Previously many wireless communications networks have used so called “hard handoff” schemes whereby an uplink signal from a UE to a basestation is only actioned at one of the basestations. That is, the uplink signal is only demodulated and decoded at a single “best” cellsite or basestation. Thus, the uplink signal from a UE only results in communication at one of the basestations. As a UE moves, for example, a mobile phone in a car that is travelling, the UE may move between cells and be “handed off” from uplink communication with one basestation to uplink communication with another basestation.
It has also been recognised that uplink signals from one UE are often received by a plurality of different basestations (or sectors at the same basestation) in a wireless communications network, and that by making use of the signals received at two or more of those basestations (or sectors), improved uplink communication is achieved. For example, FIG. 1 is a schematic diagram of a wireless communications network comprising a plurality of basestations 10 each within a tri-sectored cell 11. (In FIG. 1 the sectors are represented by hexagonal shapes.) A plurality of UEs are shown, each represented by a dot 12. Two uplink signal paths from most of these UEs 12 are represented by lines, each to a different basestation 10. The darker of the two lines is intended to represent the uplink signal path giving the stronger signal received at the basestation.
Thus more recently, “soft handoff” schemes have been used and are part of the IS95 standard. In such “soft handoff” schemes the uplink signal is separately demodulated and decoded on a frame-by-frame basis at multiple basestations. The hard-decoded frames (i.e. containing a 1 or 0 in each bit position) from these basestations are then backhauled (communicated in some way) to a common point. This is illustrated schematically in FIG. 2a which shows three basestations 20 each in a tri-sectored cell. A user equipment, in this case a mobile telephone handset 21 is shown with four uplink communication paths indicated by arrows 1 to 4. Arrows 1, 2 and 4 show paths to different basestations whereas arrows 1 and 3 show paths to different sectors of the same basestation. The degree of soft handoff is said to be 4-way because four different uplink paths are used. Each of the basestations demodulates and decodes the uplink signal received from the UE 21. The resulting hard-decoded frames are then backhauled to a common point 22 as indicated by arrows 23, 24, 25.

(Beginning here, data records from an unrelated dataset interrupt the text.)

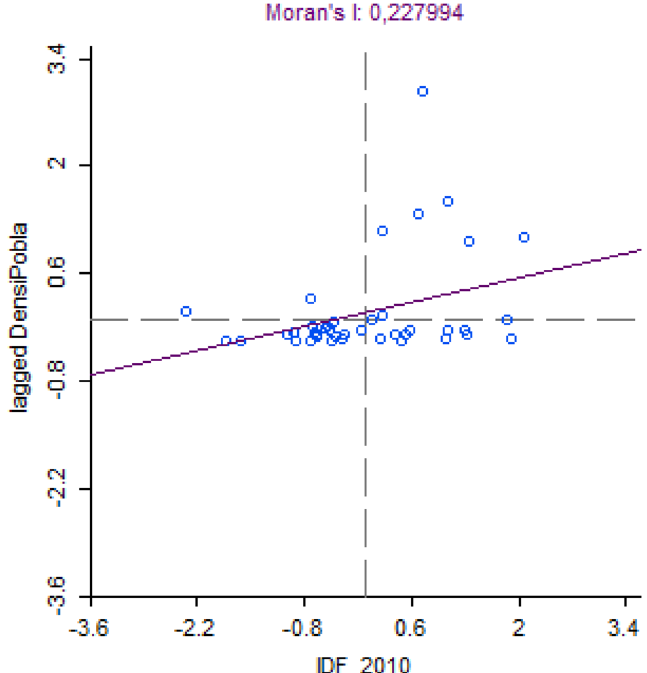
Fig. 6 Global Moran Index for the fiscal efficiency (IDF_2010) and the categorization of the area (by population density). Source: own computation based upon GeoDa (2020)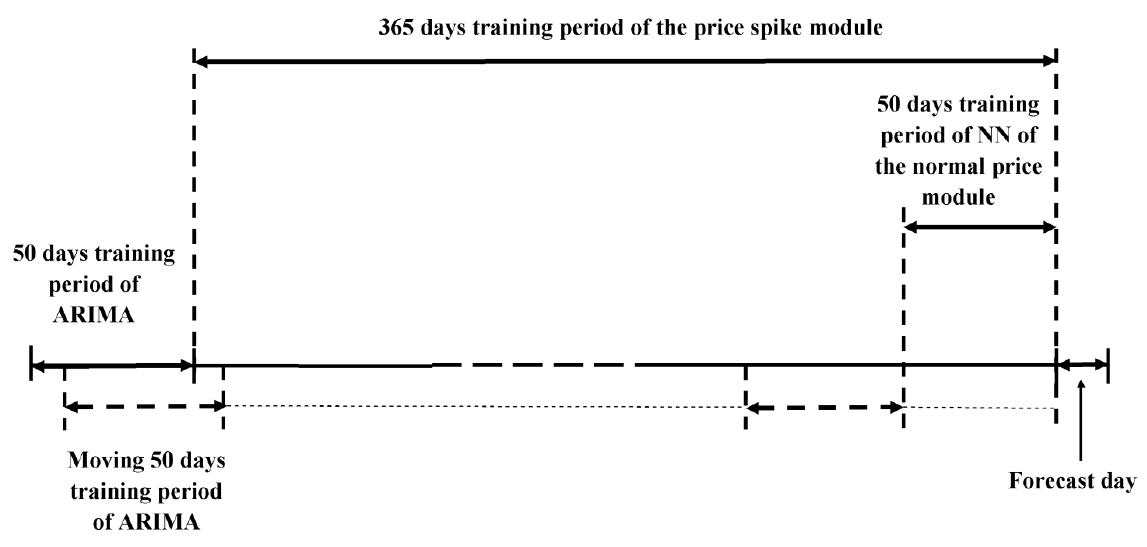
Figure 5. Historical data required for the training of the normal price and price spike modules to produce overall price forecast on a single forecast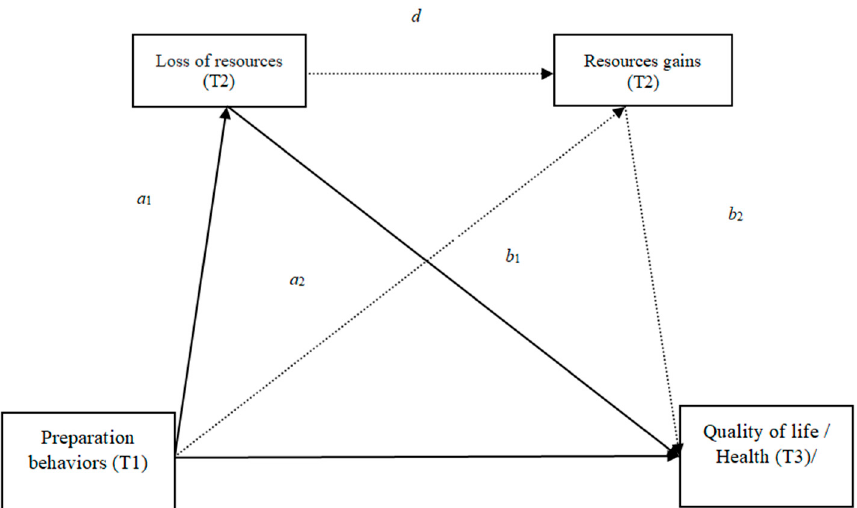
Figure 1. Visual representation of the study hypotheses. Hypothesis 1 (H1): Direct effect of the Behaviors of preparation in the Quality of Life (path c ′ ); Hypothesis 2 (H2): Direct effect of Health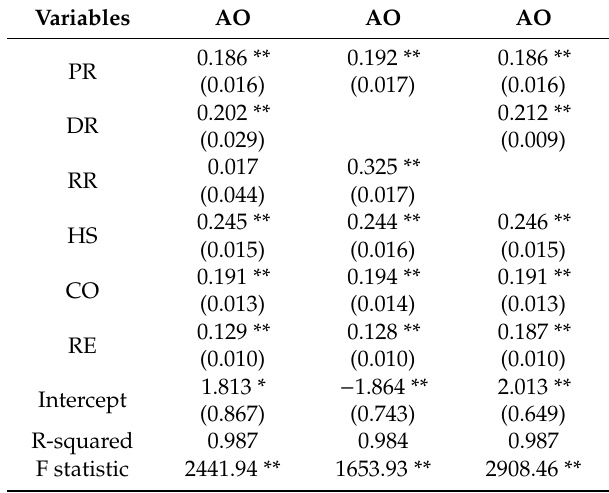
Table 4. Numerical scores of AO regressed on six category numerical score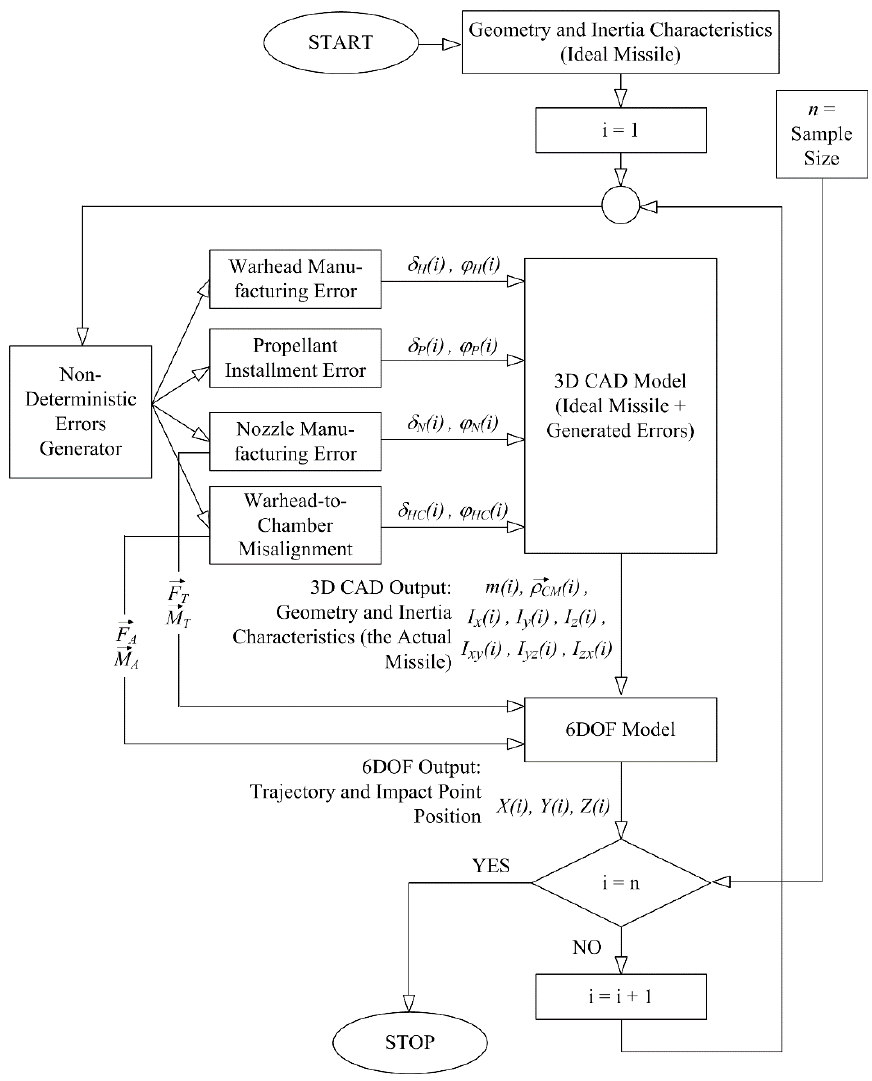
Figure 5. Monte-Carlo Simulation scheme [16].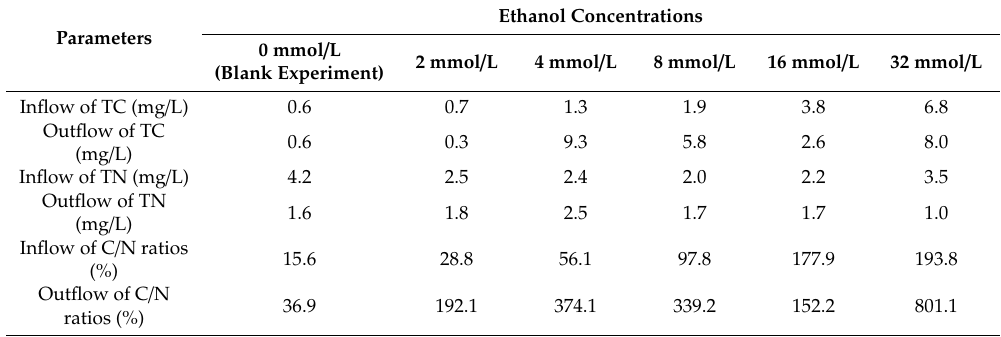
Table 3. The total carbon to total nitrogen (C / N) ratio driven by di ff erent ethanol in the IVCW.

For example, the common point is typically a selector bank subsystem (SBS) of a base station controller (BSC). A processor at the common point then selects the “best” of the hard-decoded frames received from the different cell sites and discards the rest. For example, the SBS chooses as the single survivor frame (for vocoder decode) one of the backhauled set (if possible) with a correct cyclic redundancy check (CRC) (i.e. a CRC which correctly corresponds to the decoded data). In this way improved uplink communication is achieved (as compared with hard handoff) but at the expense of carrying out extra processing at the basestations, providing and carrying out the backhaul communication and carrying out the additional processing at the common point.
mDiversity Inc. describe a variation on this soft handoff scheme in their U.S. Pat. Nos. 6,349,094 and 6,192,038. They describe a plurality of collectors (similar to basestations) distributed at macro-diverse locations for receiving reverse channel (uplink) signals from users. Each of the collectors processes the uplink signals to yield one or more sequences of data bits as a burst and corresponding initial confidence metrics for each bit. The collectors forward the data bits and confidence metrics to an aggregator or common point. At the aggregator the data for the same user received from the multiple collectors is combined by using the confidence metrics to make a final decision on each bit.
One problem with previous types of soft-handoff methods is that relatively complex processing is required at each basestation in order to demodulate and decode the signals.
It is also desired to further increase uplink capacity as compared with known types of soft-handoff methods.
An object of the present invention is to provide an improved soft-handoff method which overcomes or at least mitigates one or more of the problems noted above.
Further benefits and advantages of the invention will become apparent from a consideration of the following detailed description given with reference to the accompanying drawings, which specify and show preferred embodiments of the invention.